While Mr Yeo closed the first day’s line-up, fellow AFDS member/ambassador, the stylist-turned-designer Pooja Nanikram opened with The Kleur Collection of her barely two-months-old, three-part menswear label Güven, started with her brother Vishal. Ms Nanikram counts her “involvement” with fashion events such as Fidé Fashion Weeks (that name again!), to have “refined (her) skills in styling and increased (her) love for fashion,” as written in her brand’s website. Although she has been in the fashion industry for the past 11 years, she appeared a greenhorn as seen in her look-at-me shirts, with too tight a fit (or was the lone model doing his cheesy dance just too big?), and too dated a cut, as if the venerable CYC has been the tailoring consultant. But Ms Nanikram is an experienced stylist, she should have been more mindful of how the shirts, a mix of solid colours and oddly placed Ankara prints, look on the body. Or was that deliberate, just as loud floral shoes and matching belts were? Sure, Güven is not for the Balenciaga or Junya Watanabe customer, but as opener for ASEAN International Digital Fashion Week, it would have been seen as prologue to what lies ahead .
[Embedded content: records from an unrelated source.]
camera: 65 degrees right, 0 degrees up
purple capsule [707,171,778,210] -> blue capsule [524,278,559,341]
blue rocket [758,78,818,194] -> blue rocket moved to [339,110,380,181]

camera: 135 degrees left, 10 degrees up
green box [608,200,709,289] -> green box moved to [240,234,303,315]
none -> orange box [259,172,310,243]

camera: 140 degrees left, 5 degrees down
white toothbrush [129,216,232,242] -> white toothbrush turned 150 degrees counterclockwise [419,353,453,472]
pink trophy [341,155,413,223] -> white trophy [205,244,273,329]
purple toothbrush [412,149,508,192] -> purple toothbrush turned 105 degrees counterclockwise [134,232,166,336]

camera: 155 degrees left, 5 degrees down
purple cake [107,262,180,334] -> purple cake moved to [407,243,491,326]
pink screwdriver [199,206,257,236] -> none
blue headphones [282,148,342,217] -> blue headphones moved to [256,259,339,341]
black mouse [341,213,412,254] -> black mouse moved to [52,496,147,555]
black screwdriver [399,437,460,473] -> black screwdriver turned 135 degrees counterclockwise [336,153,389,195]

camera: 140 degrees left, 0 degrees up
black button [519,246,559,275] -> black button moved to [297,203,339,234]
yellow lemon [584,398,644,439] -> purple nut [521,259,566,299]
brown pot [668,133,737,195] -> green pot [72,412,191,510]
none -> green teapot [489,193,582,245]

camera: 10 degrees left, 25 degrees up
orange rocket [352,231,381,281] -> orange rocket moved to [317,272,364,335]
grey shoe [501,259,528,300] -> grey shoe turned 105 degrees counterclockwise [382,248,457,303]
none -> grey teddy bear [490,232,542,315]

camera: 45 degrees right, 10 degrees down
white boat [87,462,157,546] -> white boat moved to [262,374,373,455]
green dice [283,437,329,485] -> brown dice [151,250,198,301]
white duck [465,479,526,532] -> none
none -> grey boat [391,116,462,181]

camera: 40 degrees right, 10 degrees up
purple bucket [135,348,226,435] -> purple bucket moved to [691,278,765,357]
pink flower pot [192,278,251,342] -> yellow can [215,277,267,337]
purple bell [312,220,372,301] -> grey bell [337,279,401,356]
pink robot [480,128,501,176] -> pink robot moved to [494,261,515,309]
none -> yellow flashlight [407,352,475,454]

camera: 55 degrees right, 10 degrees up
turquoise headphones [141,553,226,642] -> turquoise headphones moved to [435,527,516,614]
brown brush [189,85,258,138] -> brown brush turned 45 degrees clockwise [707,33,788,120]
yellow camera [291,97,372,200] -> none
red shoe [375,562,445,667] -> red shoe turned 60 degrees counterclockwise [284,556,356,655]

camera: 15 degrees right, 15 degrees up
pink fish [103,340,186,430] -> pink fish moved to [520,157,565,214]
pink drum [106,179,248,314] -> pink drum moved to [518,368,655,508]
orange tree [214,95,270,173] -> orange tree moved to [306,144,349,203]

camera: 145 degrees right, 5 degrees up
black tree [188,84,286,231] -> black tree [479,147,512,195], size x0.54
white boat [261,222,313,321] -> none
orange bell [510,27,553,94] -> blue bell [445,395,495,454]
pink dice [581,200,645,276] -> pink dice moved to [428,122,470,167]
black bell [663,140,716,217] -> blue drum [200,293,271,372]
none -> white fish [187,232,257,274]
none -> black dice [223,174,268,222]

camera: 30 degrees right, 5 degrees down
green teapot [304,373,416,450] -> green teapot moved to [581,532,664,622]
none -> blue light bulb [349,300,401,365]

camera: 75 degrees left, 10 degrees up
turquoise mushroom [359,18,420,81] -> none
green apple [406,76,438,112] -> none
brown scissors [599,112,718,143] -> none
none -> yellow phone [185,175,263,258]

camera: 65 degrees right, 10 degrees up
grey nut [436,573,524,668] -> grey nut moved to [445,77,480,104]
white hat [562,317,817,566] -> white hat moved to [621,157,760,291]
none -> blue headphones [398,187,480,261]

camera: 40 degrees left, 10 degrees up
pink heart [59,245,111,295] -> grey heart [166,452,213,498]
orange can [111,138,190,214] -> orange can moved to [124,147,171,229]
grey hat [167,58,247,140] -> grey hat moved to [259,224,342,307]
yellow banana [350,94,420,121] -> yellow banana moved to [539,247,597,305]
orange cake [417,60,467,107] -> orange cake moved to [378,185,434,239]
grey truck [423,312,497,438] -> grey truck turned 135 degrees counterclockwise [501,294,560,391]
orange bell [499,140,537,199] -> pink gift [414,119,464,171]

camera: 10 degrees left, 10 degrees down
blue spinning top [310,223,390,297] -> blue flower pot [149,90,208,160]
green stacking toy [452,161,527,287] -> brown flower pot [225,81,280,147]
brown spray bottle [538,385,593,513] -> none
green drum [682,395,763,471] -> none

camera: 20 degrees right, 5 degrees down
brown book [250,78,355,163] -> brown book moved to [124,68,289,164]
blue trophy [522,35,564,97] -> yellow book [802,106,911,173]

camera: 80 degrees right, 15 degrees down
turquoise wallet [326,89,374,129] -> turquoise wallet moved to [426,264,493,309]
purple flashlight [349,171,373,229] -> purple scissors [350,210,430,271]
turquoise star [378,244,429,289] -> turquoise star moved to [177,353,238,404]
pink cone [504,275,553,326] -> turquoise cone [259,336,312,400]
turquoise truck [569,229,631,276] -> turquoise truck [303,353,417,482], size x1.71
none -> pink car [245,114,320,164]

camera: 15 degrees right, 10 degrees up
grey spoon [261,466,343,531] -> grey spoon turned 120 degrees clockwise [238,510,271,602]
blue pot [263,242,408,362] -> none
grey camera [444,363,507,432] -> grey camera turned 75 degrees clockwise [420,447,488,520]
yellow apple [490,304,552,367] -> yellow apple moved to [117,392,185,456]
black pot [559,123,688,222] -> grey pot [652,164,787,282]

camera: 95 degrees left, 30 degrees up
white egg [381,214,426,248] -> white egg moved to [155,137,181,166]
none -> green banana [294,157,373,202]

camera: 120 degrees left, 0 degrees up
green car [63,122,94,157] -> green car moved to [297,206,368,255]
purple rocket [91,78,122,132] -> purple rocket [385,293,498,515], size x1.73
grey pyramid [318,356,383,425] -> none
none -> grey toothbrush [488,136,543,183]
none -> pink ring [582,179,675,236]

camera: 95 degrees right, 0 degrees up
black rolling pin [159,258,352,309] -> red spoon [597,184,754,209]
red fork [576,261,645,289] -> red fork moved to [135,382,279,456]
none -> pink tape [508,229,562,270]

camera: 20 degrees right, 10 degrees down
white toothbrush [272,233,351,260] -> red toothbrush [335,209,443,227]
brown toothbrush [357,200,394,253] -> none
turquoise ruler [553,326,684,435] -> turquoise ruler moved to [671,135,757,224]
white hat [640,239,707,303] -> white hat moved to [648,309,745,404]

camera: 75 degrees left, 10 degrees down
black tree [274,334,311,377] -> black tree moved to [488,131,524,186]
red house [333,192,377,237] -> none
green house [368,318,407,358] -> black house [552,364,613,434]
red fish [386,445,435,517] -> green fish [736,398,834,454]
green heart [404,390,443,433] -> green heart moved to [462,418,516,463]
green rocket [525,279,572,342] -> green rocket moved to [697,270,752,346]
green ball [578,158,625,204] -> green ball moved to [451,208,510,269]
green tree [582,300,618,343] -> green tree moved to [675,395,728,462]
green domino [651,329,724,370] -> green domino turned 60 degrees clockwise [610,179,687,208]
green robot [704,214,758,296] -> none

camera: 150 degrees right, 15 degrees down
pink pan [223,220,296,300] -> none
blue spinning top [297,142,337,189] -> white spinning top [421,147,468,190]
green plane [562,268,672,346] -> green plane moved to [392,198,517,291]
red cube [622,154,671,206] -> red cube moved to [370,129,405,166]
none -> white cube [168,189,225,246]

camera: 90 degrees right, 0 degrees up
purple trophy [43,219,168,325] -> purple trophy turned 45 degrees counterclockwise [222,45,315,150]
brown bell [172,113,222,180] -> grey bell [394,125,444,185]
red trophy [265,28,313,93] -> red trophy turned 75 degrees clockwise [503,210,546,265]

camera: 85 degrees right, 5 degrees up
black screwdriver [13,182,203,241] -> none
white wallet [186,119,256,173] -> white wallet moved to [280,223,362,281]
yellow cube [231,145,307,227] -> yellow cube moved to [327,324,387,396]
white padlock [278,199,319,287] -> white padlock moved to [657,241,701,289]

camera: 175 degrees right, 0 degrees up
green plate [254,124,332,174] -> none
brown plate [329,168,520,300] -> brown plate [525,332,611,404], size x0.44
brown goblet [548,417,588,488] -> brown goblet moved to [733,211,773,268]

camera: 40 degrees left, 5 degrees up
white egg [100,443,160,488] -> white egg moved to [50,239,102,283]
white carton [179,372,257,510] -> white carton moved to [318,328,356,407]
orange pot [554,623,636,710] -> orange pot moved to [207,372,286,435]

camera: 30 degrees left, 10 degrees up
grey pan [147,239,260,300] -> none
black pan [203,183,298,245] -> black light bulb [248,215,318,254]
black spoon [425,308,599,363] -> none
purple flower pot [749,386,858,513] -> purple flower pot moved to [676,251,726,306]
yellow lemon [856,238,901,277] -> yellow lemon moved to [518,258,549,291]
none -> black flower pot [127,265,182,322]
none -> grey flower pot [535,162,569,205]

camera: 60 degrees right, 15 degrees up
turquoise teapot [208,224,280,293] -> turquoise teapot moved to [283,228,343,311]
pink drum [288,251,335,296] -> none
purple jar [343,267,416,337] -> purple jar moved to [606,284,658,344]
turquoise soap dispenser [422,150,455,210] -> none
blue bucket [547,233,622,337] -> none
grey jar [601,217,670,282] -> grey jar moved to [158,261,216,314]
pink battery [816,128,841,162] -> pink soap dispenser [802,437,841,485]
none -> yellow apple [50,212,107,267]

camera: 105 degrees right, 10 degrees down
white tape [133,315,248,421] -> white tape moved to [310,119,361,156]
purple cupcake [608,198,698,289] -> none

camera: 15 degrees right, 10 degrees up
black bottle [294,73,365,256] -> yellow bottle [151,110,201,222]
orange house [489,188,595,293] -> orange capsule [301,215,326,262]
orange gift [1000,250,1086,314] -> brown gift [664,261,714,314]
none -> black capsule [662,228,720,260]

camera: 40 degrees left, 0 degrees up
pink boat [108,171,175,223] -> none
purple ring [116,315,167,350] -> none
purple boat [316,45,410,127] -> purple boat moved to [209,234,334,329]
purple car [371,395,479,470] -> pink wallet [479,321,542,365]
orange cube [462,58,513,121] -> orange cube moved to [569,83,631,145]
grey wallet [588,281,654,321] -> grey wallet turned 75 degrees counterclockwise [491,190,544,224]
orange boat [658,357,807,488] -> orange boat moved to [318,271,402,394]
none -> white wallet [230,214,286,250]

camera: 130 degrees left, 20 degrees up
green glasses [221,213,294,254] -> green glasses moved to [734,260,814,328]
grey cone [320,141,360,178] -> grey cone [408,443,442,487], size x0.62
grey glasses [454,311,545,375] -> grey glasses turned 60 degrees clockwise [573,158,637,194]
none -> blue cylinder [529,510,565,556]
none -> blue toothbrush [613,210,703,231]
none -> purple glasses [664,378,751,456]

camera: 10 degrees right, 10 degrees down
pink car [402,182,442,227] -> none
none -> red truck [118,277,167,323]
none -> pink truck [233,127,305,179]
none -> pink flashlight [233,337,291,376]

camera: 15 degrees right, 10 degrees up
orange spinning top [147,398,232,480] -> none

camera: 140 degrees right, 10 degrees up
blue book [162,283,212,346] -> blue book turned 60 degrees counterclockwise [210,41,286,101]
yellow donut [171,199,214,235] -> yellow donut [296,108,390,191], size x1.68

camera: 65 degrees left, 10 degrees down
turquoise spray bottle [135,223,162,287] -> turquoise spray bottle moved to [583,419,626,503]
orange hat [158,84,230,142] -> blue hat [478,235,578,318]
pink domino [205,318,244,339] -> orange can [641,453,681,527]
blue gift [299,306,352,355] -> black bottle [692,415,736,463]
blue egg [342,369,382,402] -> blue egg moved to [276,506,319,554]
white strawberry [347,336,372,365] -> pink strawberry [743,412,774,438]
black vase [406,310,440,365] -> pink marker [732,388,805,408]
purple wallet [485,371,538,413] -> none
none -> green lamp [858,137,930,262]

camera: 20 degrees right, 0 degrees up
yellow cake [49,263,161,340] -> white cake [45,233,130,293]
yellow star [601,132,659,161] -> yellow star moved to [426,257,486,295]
And a foretaste it sure was. The following show by another Singaporean label, Yeomama Batik (guest), was simply too painful to watch, and recount. The collections of the other compatriots that followed were just as agonising. In fact, it is difficult to review these four days of hour-long shows without succumbing to some anguish. What really was the point of Mr Ng’s fashion week? Did the unfiltered mish-mash brought about a compelling event? As he spilled, “I would say there’s no curation because at the end of the day, it’s about each designer’s aesthetics.” To each his own? For sure, different aesthetics prevail in fashion weeks, but the aesthetics of fashion in an “international” setting need to connect the dots between dress and modernity, between stint and skill, between fashion and mere clothes. In an article, From Baudelaire to Christian Dior: The Poetics of Fashion, published in the The Journal of Aesthetics and Art Criticism in 1959, the humanities academic Rémy G. Saisselin wrote, “a dress may be at some moment of its existence, a poem of form, color, and motion, and that at such a privileged instant the dress may transform the wearer into a poetic apparition.” Not one designer at ASEAN International Digital Fashion Week attempted such a dress.

After four evenings, what ASEAN International Digital Fashion Week is really about or what it hopes to achieve isn’t perceptible. As a fashion week, it’s too massive and too ambitious, and delivered too little. Its production is, at best, pedestrian, born of a prosaic mind, not a creative one. It seems AFDS isn’t aware that it isn’t easy standing out in a crowded field. As a window to what ASEAN fashion has to offer, it is indiscriminate enthusiasm for the kitschy, the amateurish, the costume-y, the uninspired, the juvenile, the flashy, the vapid, and, frankly, the nothing-to-look-at. As a joke, however, it is has its many marvelous moments.